Esse censo já deveria ter sido realizado há dois anos, mas foi prorrogado pelo contingenciamento de verbas desse governo que não dá a mínima importância para a ciência, o conhecimento e o saber. Sempre foi negacionista. Por pressão, a realização do censo foi autorizada com limites de recursos.
Os resultados não vão ser satisfatórios para o que se pretendia extrair, no sentido de estruturação de políticas públicas nas áreas educacional, social e de saúde, principalmente. Aliás, há muitos anos que temos um país sem planejamento. Tudo é feito na base do improviso.
O pesquisador quis saber do meu CPF, da minha cor, quantas pessoas moram na casa (nem indagou se era própria ou não), se aqui faleceu alguém nos últimos anos, se tinha serviço de esgotos e quanto ganhava. Não mais que isso.

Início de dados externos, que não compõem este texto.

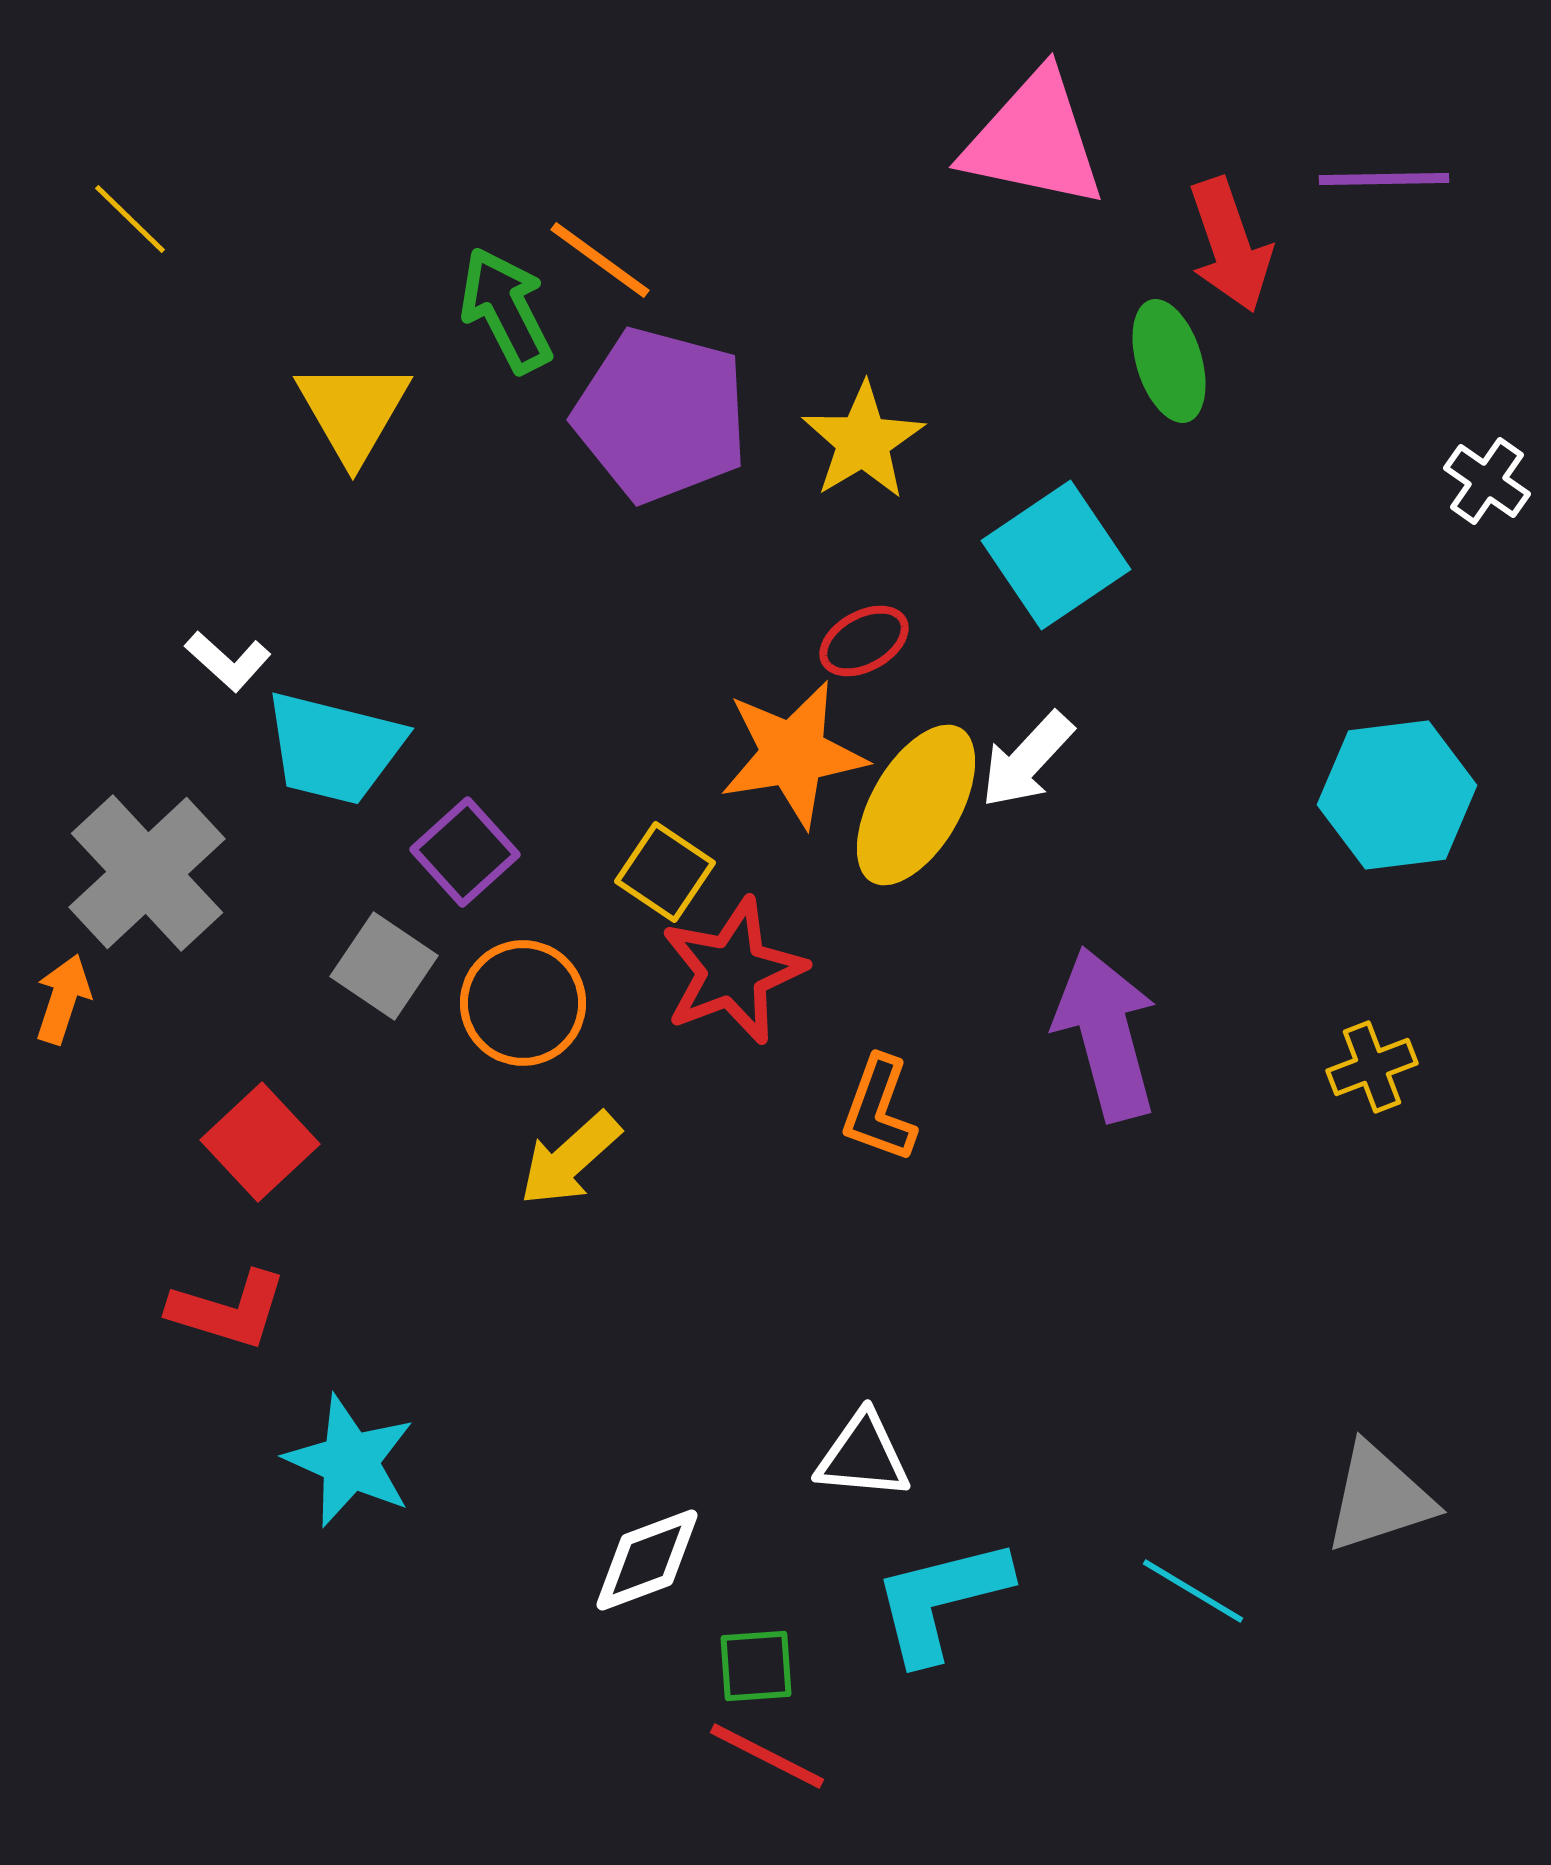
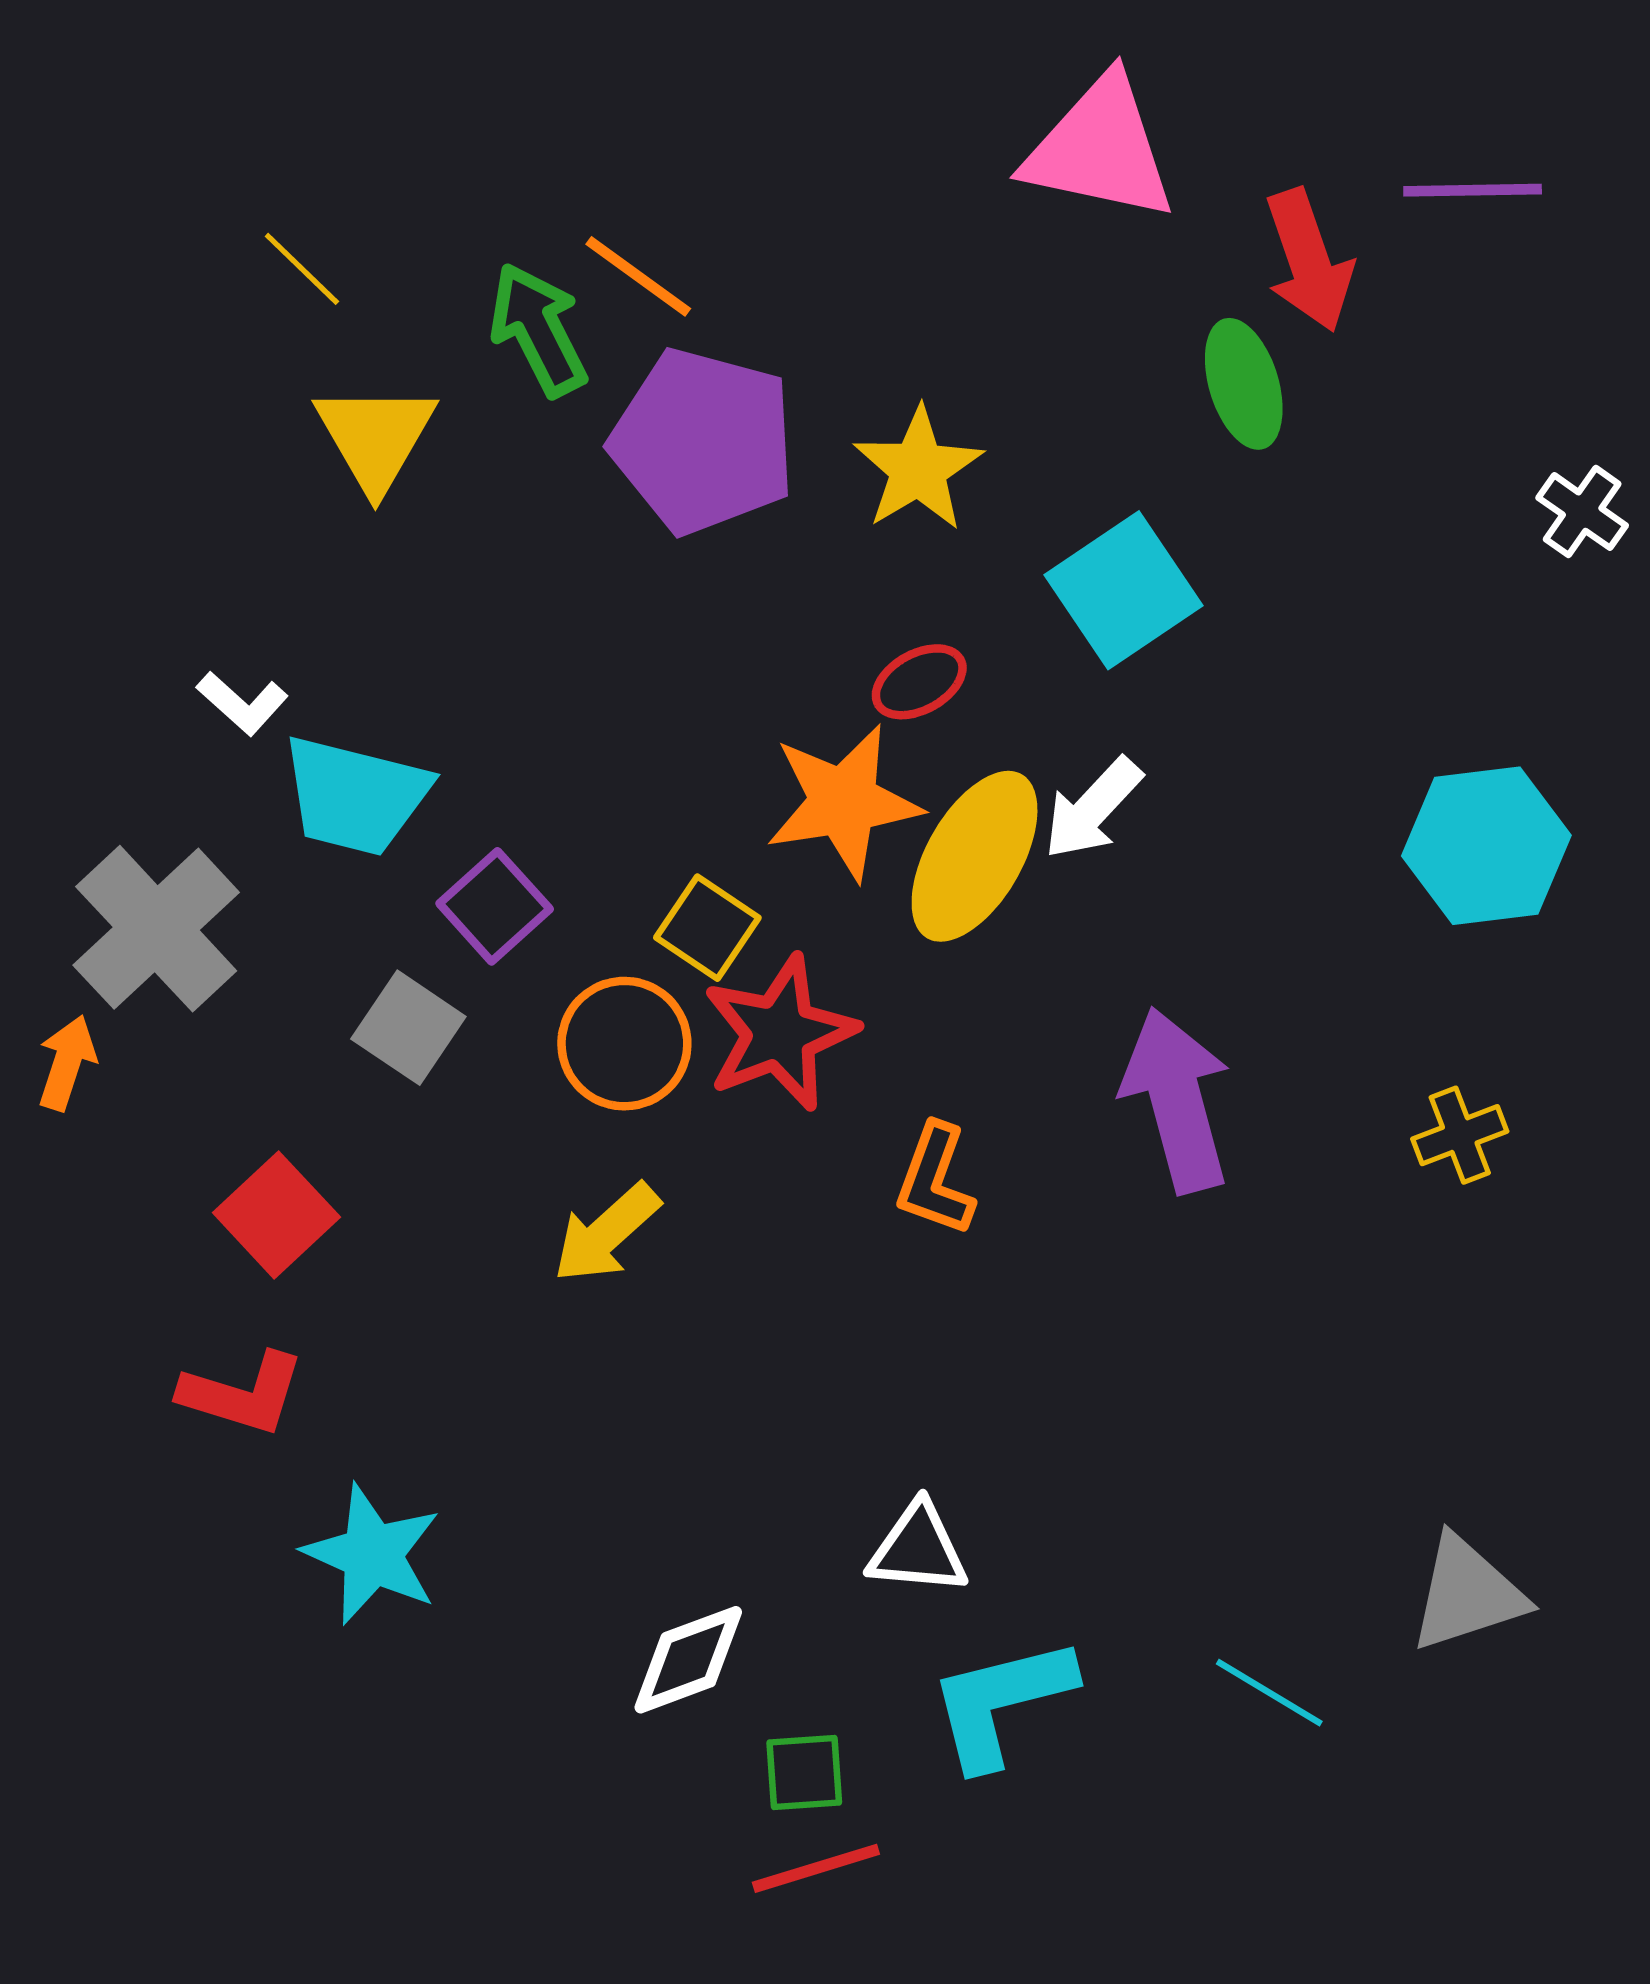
yellow line: (130, 219) -> (302, 269), moved
orange circle: (523, 1003) -> (624, 1044), moved
red line: (767, 1756) -> (816, 1868), turned -44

Quanto ao nível de escolaridade, fiquei intrigado quando o agente só perguntou se eu e minha mulher sabiam escrever e ler. Ora, como criar um projeto para o setor da educação se o governo não tem nenhuma ideia do percentual de pessoas com grau fundamental, médio e do ensino universitário (graduação, mestrado e doutorado).
Em minha opinião, considerei uma pobreza quanto a apuração de dados no censo, os quais deveriam ser bem mais abrangentes, de modo que as apurações oferecessem mais subsídios sobre o país e os brasileiros que nele habitam.